Absennya sistem komunikasi membuat tidak ada permintaan maaf atau rasa menyesal yang bisa disampaikan oleh bahasa atau kata-kata. Frustrasi untuk meminta maaf, kami terus menekan tombol siul pendek – berulang-ulang, berusaha mengkomunikasikan bahwa kami sangat menyesal tidak hati-hati dan akhirnya berujung pada hilangnya setengah dari syal-nya yang panjang. Tombol siul itu terus ditekan, terus-menerus, membawa permintaan maaf kami. Si Traveler hanya terdiam sebentar, tenang, dan berdiri di tepat sebelah kami yang terus “berkicau”. Ia kemudian melemparkan beberapa kicauan balik dalam jeda tempo yang sama, terdiam, dan langsung bergerak, sembari terus melihat kami. Sebuah sinyal kuat ia ingin kami terus mengikutinya. Dalam sebuah dunia tanpa kata-kata, companionship yang mungkin sulit ditemukan di game multiplayer lain, tercipta begitu saja. Journey terasa begitu magis.
Maka kami terus bersama hingga akhir permainan, melewati semua proses dramatisasi “cerita” yang juga siap untuk menggodok emosi siapapun. Ia terus menjadi sebuah beacon yang kami ikuti. Ia bahkan tidak segan menunggu sembari melemparkan siul panjang sekali-kali, hanya untuk memastikan kami yang newbie ini tidak kehilangan arah kemana ia akan pergi – atau setidaknya berhenti untuk memperlihatkan collectibles yang lain. Di beberapa titik, kami saling mendekatkan diri untuk mengisi ulang kemampuan lompat syal atau sekedar menghangatkan tubuh ketika berada di terrain yang dingin. Semuanya dilakukan tanpa komunikasi sama sekali.

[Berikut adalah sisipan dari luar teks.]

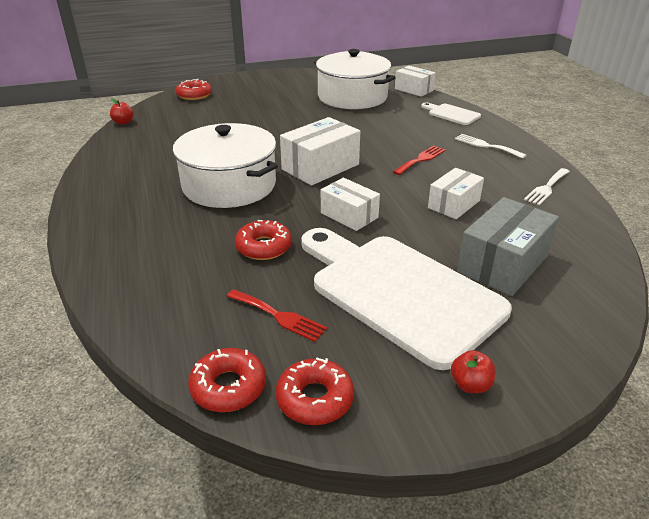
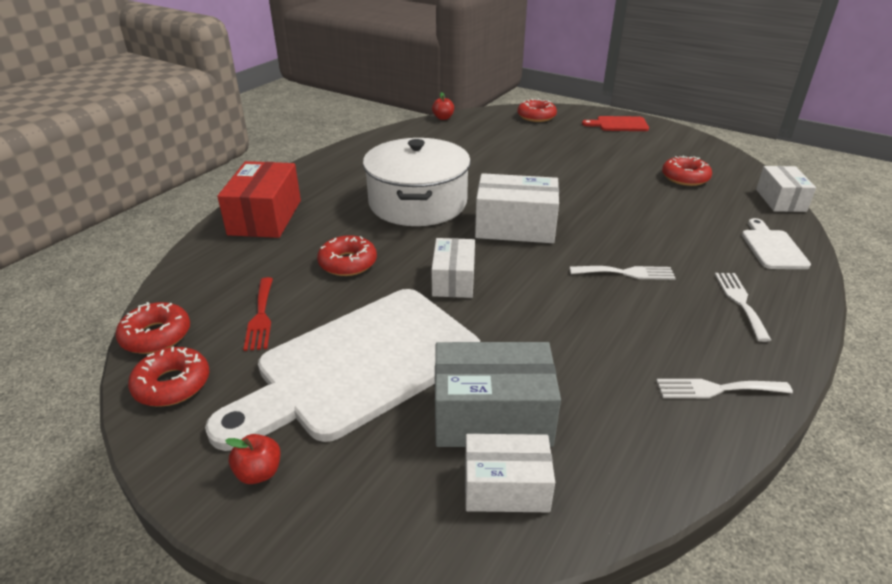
camera: 50 degrees right, 0 degrees up
white cutting board [301,228,512,370] -> white cutting board turned 135 degrees counterclockwise [205,289,480,451]
white pot [314,49,396,109] -> red donut [662,155,712,186]
red fork [393,146,445,175] -> white fork [570,266,676,280]
white box [428,168,484,219] -> white box moved to [465,434,555,512]
none -> red box [217,161,301,238]
none -> red cutting board [582,116,649,131]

Jika ada satu game yang benar-benar berhasil membuat kami merasakan kedekatan emosional dengan orang asing yang bahkan belum pernah kami temui sekalipun, tanpa bicara, tanpa komunikasi, tanpa mempedulikan nama – latar belakang – ataupun informasi apapun soal sosoknya, Journey adalah yang pertama. Pengalaman multiplayer yang boleh dibilang, tidak bisa dibandingkan dengan game multiplayer manapun.